▶ **Aim of the task**: If a picture appears, leave it out, and reproduce exactly the lines from the start of the listing below through the one bearing "1. In consideration".

== Entries shown ==

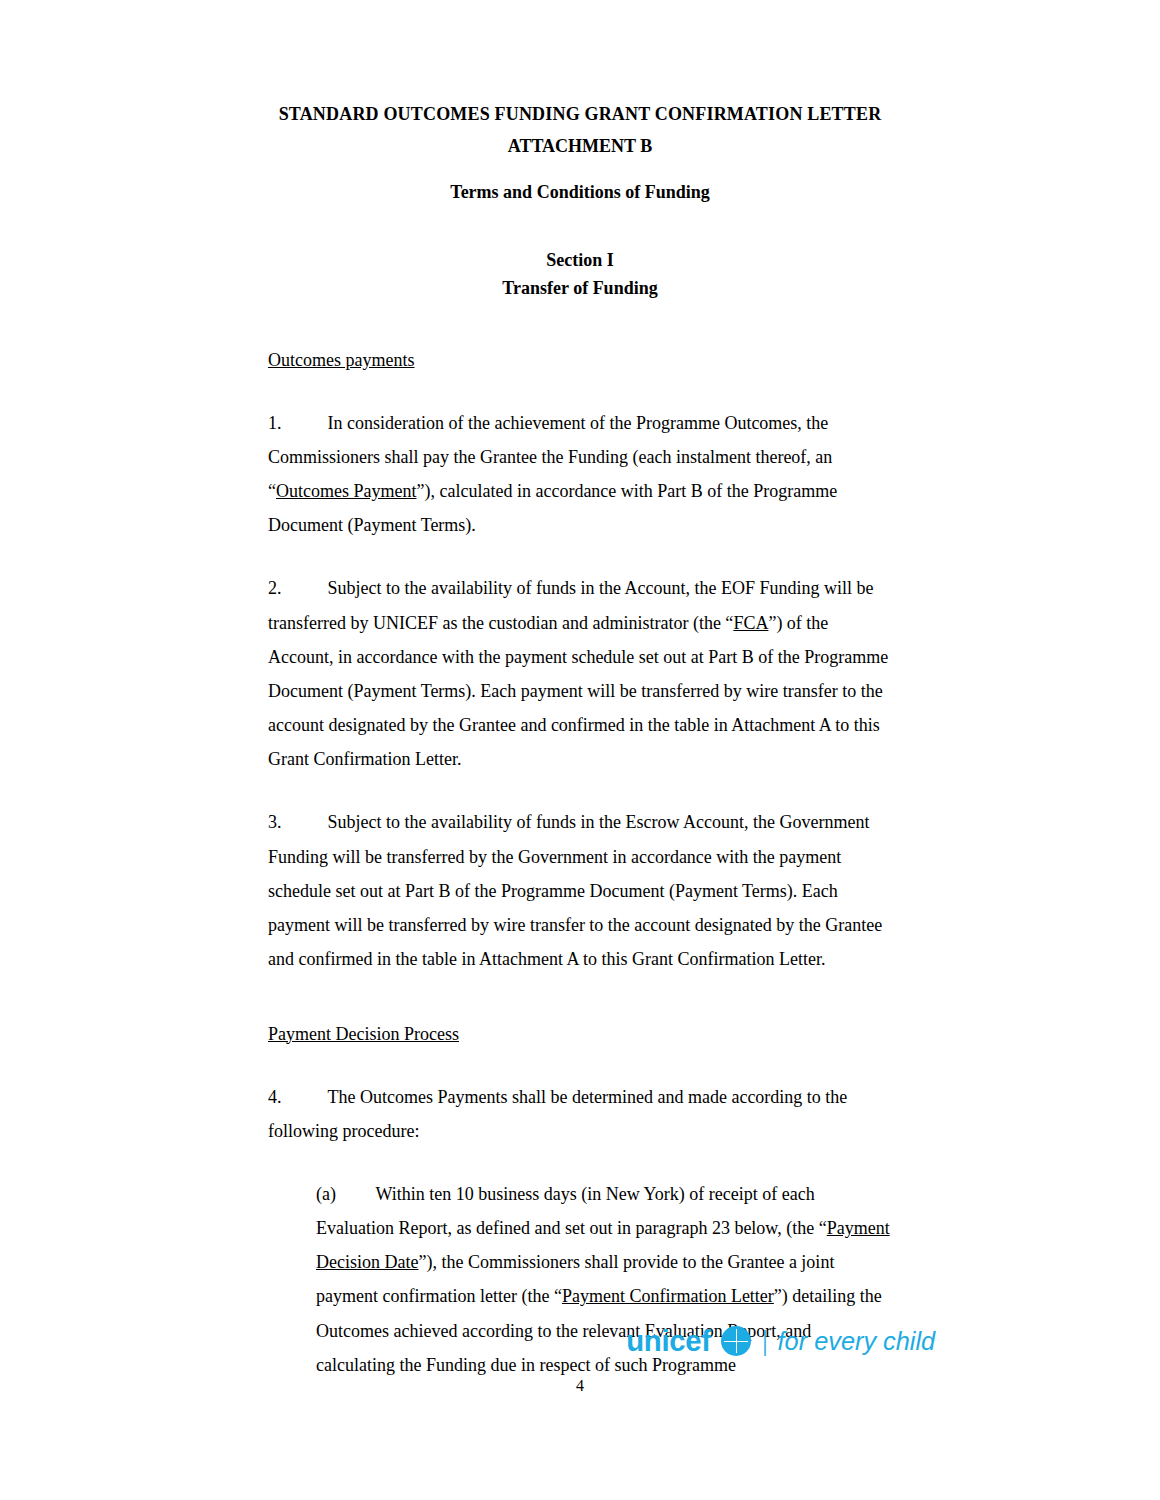STANDARD OUTCOMES FUNDING GRANT CONFIRMATION LETTER
ATTACHMENT B
Terms and Conditions of Funding
Section I Transfer of Funding
Outcomes payments
1. In consideration of the achievement of the Programme Outcomes, the Commissioners shall pay the Grantee the Funding (each instalment thereof, an “Outcomes Payment”), calculated in accordance with Part B of the Programme Document (Payment Terms).
2. Subject to the availability of funds in the Account, the EOF Funding will be transferred by UNICEF as the custodian and administrator (the “FCA”) of the Account, in accordance with the payment schedule set out at Part B of the Programme Document (Payment Terms). Each payment will be transferred by wire transfer to the account designated by the Grantee and confirmed in the table in Attachment A to this Grant Confirmation Letter.
3. Subject to the availability of funds in the Escrow Account, the Government Funding will be transferred by the Government in accordance with the payment schedule set out at Part B of the Programme Document (Payment Terms). Each payment will be transferred by wire transfer to the account designated by the Grantee and confirmed in the table in Attachment A to this Grant Confirmation Letter.
Payment Decision Process
4. The Outcomes Payments shall be determined and made according to the following procedure:
(a) Within ten 10 business days (in New York) of receipt of each Evaluation Report, as defined and set out in paragraph 23 below, (the “Payment Decision Date”), the Commissioners shall provide to the Grantee a joint payment confirmation letter (the “Payment Confirmation Letter”) detailing the Outcomes achieved according to the relevant Evaluation Report, and calculating the Funding due in respect of such Programme
unicef |for every child
4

===

▶ **Reply to the exercise**:
STANDARD OUTCOMES FUNDING GRANT CONFIRMATION LETTER
ATTACHMENT B
Terms and Conditions of Funding
Section I Transfer of Funding
Outcomes payments
1. In consideration of the achievement of the Programme Outcomes, the Commissioners shall pay the Grantee the Funding (each instalment thereof, an “Outcomes Payment”), calculated in accordance with Part B of the Programme Document (Payment Terms).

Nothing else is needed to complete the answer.